La firma holandesa Kipster vende cada uno de sus huevos a 24 céntimos de euro y en ese alto precio nada tuvo que ver la escasez propiciada por el escándalo del fipronil. La razón que alega para hacerlo es que los produce generando CO2 neutro, es decir, sus procesos emiten ese gas al mínimo y lo poco que se genera se compensa con inversiones en reforestación.

Buen punto, pero ¿eso justifica cobrar hasta 50 por ciento más que la competencia sin CO2 neutro? ¿Al fin qué? ¿Es rentable o no ser ambientalmente responsable? La pregunta es válida porque además del compromiso de contaminar menos, siempre se ha dicho que las eficiencias ganadas con tecnologías limpias se ven reflejadas en los saldos contables porque se gasta menos en recursos como la electricidad y el agua. El prometido retorno rápido de la inversión.

Suena curioso entonces que en el primer mundo se aduzca la producción limpia para cobrar más y aquí nos vendan esos avances precisamente para que gastemos menos, seamos más eficientes y ampliemos en algo los estrechos márgenes de utilidades en un sector amenazado por la sobreoferta. Aparte del mercadeo, no se ve cómo se podría justificar un precio diferencial alto por razones medioambientales.

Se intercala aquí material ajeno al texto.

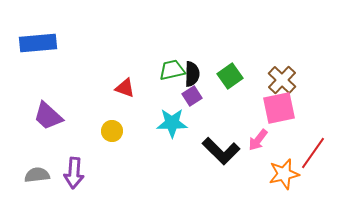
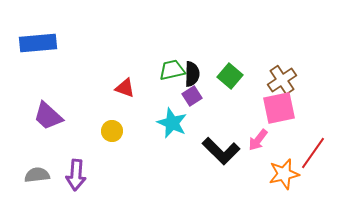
green square: rotated 15 degrees counterclockwise
brown cross: rotated 12 degrees clockwise
cyan star: rotated 24 degrees clockwise
purple arrow: moved 2 px right, 2 px down
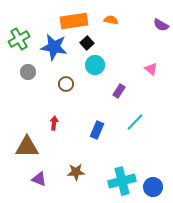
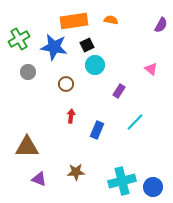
purple semicircle: rotated 91 degrees counterclockwise
black square: moved 2 px down; rotated 16 degrees clockwise
red arrow: moved 17 px right, 7 px up
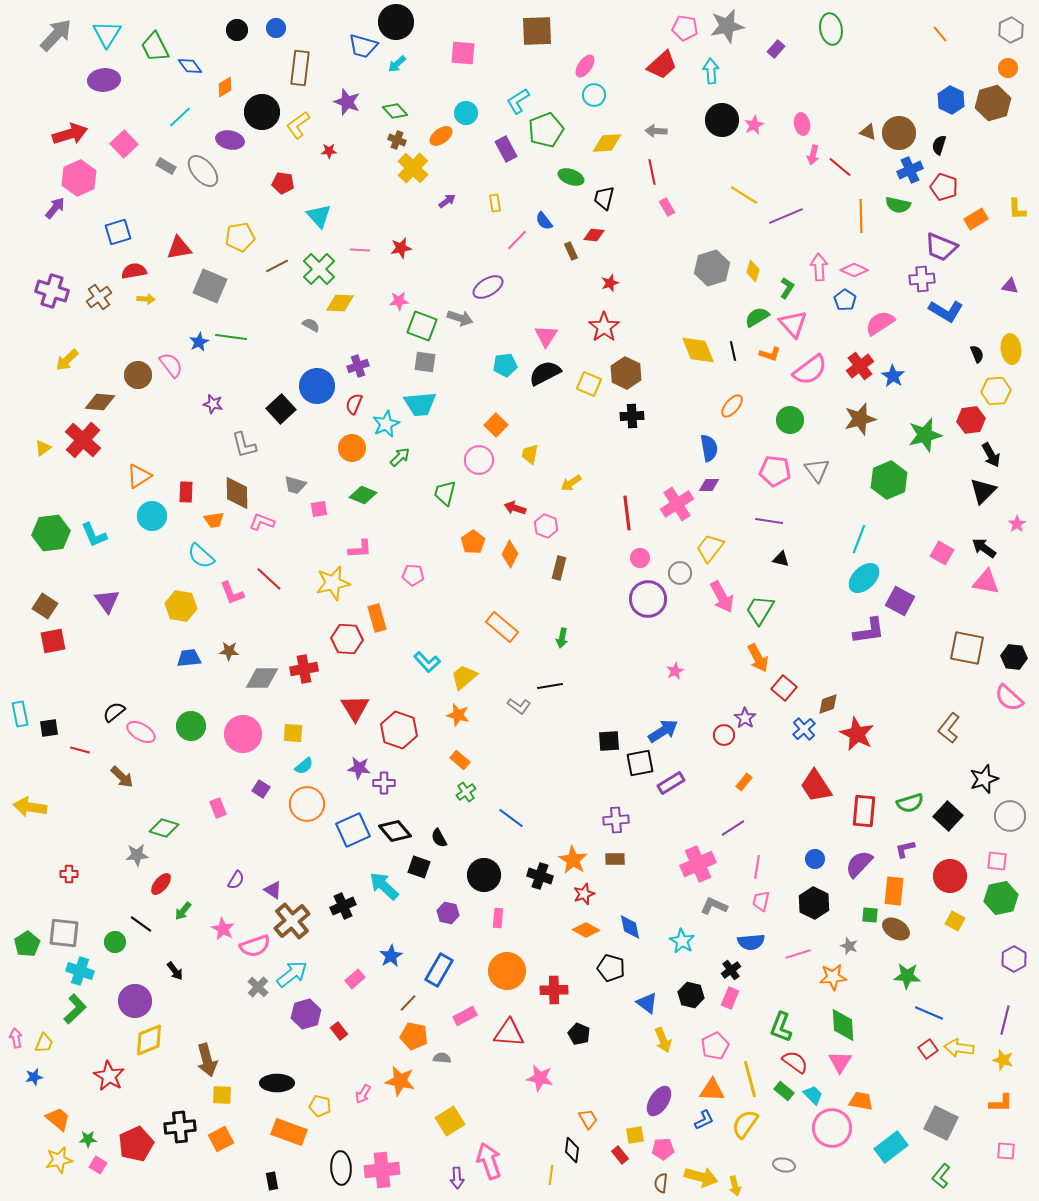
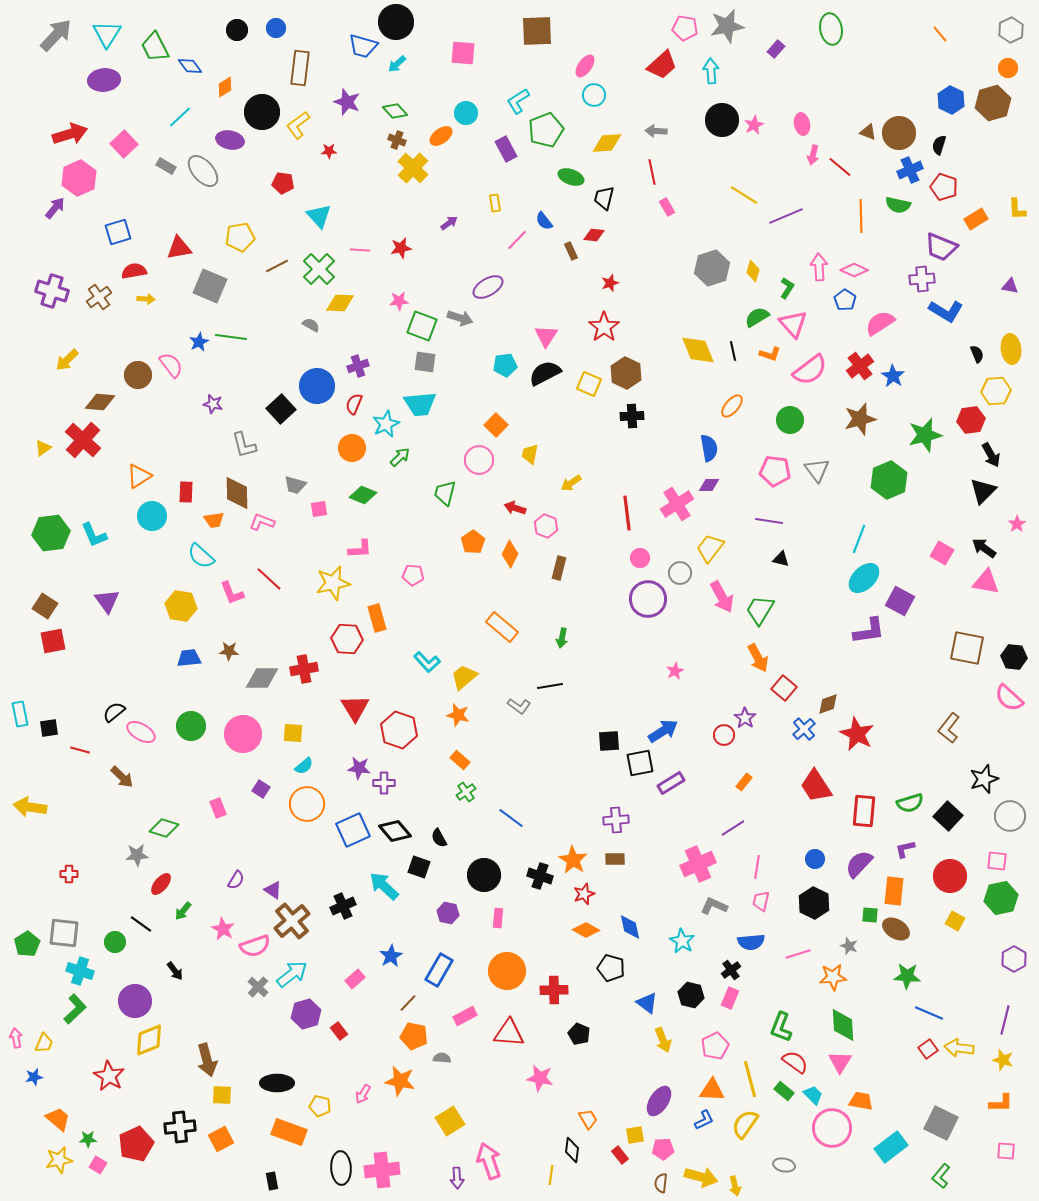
purple arrow at (447, 201): moved 2 px right, 22 px down
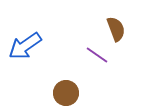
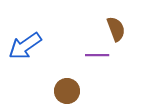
purple line: rotated 35 degrees counterclockwise
brown circle: moved 1 px right, 2 px up
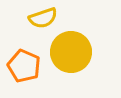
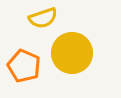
yellow circle: moved 1 px right, 1 px down
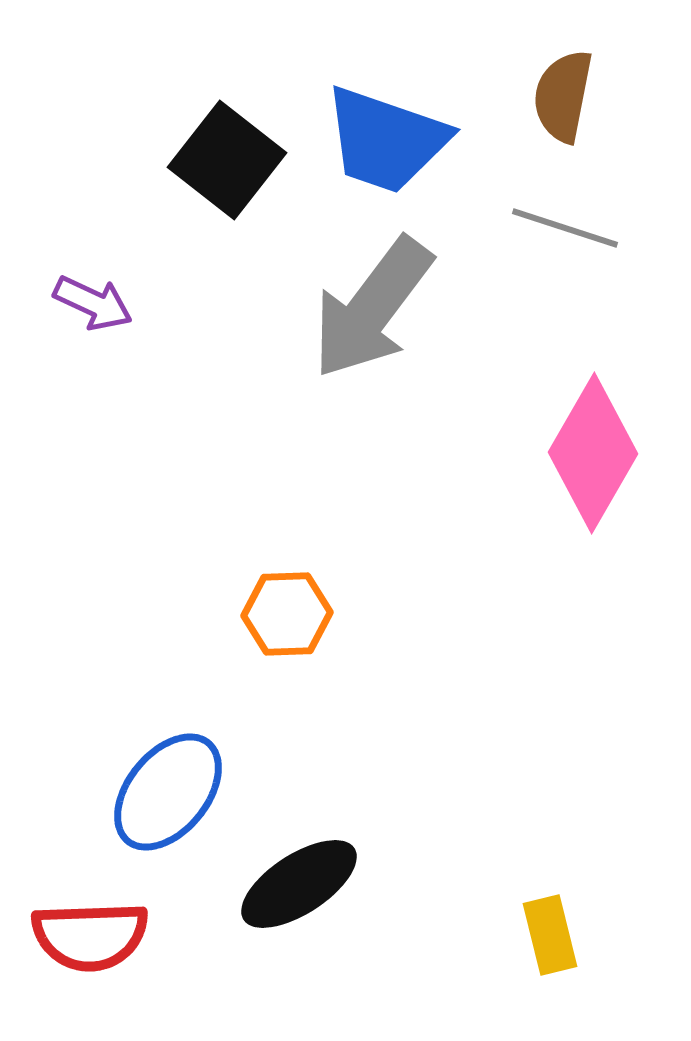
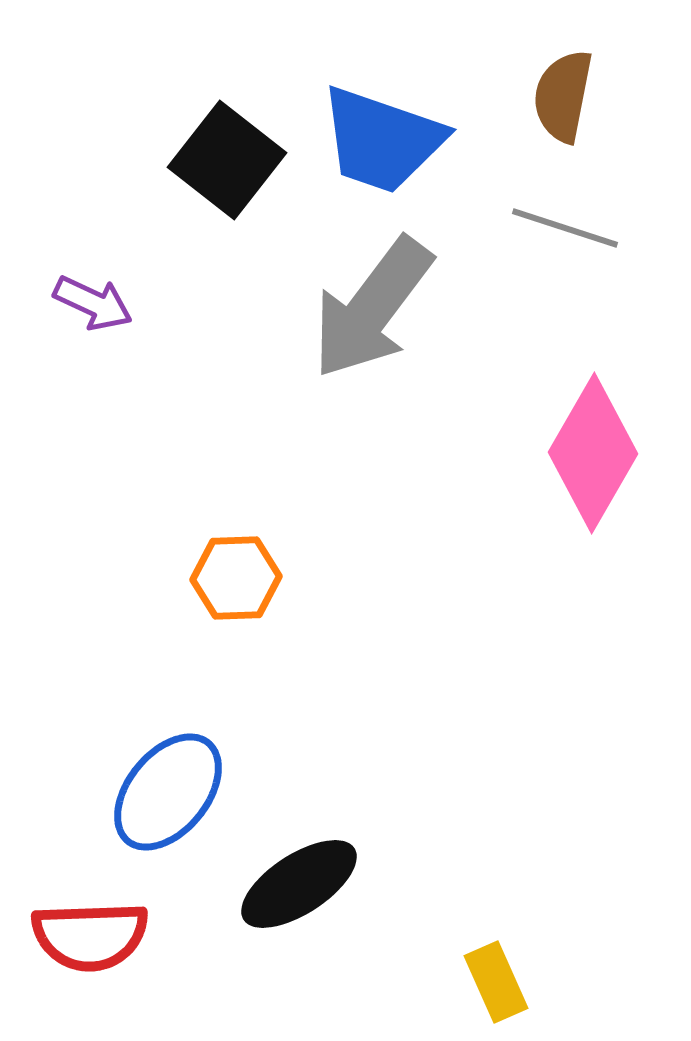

Por lo menos esa es la promesa de las casas vendedoras de equipos y en eso hasta creen los gobiernos. En Colombia, por ejemplo, si demuestras que adquieres bienes de capital para lograr producciones más limpias, te descuentan hasta el 40 por ciento de los impuestos generados por la compra.

¿Será que la progresista Europa es diferente? Con seguridad, pero no en incentivos; será más bien en el mercado, con consumidores que pueden pagar tales precios para mejorar sus conciencias a la hora del desayuno.

Y es que Kipster, a primer vistazo, no hace nada que pudiera justificar ese sobrecosto, como lo informó el diario español 20 Minutos: ponedoras que comen menos y  producen más, las alimentan con sobrantes y genera su propia energía con paneles solares.

Aprovechar gallinazas y pollinazas para obtener energía, actualizar flotas distribuidoras para reducir emisiones, financiar plantaciones forestales y usar otras energías alternativas (paneles solares, molinos de viento o las promisorias microcentrales hidroeléctricas) son emprendimientos cada vez más comunes entre los grandes productores de huevos en Latinoamérica.

Hasta ahora, no conozco al primero que decida “castigar” a sus consumidores, vía precio al detal, por sus mejores eficiencias.